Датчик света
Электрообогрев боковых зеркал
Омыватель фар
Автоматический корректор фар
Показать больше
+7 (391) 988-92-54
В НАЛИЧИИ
-*-
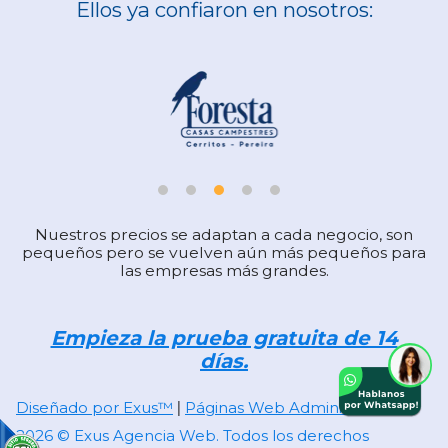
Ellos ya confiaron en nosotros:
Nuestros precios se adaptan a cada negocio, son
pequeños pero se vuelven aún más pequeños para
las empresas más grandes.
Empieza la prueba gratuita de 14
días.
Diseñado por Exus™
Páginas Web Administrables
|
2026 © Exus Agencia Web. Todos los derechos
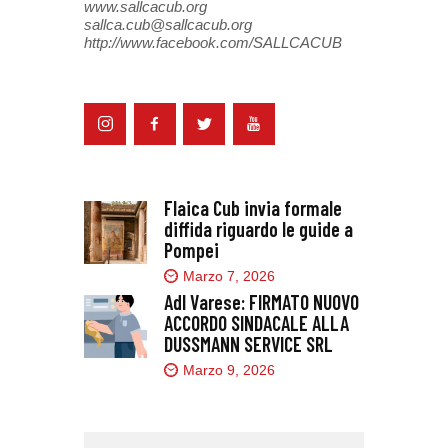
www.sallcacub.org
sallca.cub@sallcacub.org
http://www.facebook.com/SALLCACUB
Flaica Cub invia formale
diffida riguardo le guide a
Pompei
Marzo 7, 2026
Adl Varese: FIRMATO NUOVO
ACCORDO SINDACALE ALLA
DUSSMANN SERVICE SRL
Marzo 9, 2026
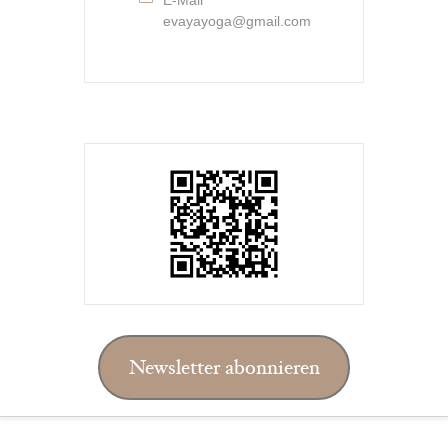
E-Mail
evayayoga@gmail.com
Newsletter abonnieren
-*-
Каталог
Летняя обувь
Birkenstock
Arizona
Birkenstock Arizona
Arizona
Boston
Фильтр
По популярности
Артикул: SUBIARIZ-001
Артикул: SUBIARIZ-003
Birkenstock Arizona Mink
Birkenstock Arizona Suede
-*-
- _WORK TO COMPLETE_: Can you output the lines of the entries above, from the line holding "www.sallcacub.org" through the line holding "Newsletter abonnieren", inclusive, as a numbered list? Skip any blank lines, and leave the pictures out.

- _WRITTEN SOLUTION_:
1. www.sallcacub.org
2. sallca.cub@sallcacub.org
3. http://www.facebook.com/SALLCACUB
4. Flaica Cub invia formale
5. diffida riguardo le guide a
6. Pompei
7. Marzo 7, 2026
8. Adl Varese: FIRMATO NUOVO
9. ACCORDO SINDACALE ALLA
10. DUSSMANN SERVICE SRL
11. Marzo 9, 2026
12. E-Mail
13. evayayoga@gmail.com
14. Newsletter abonnieren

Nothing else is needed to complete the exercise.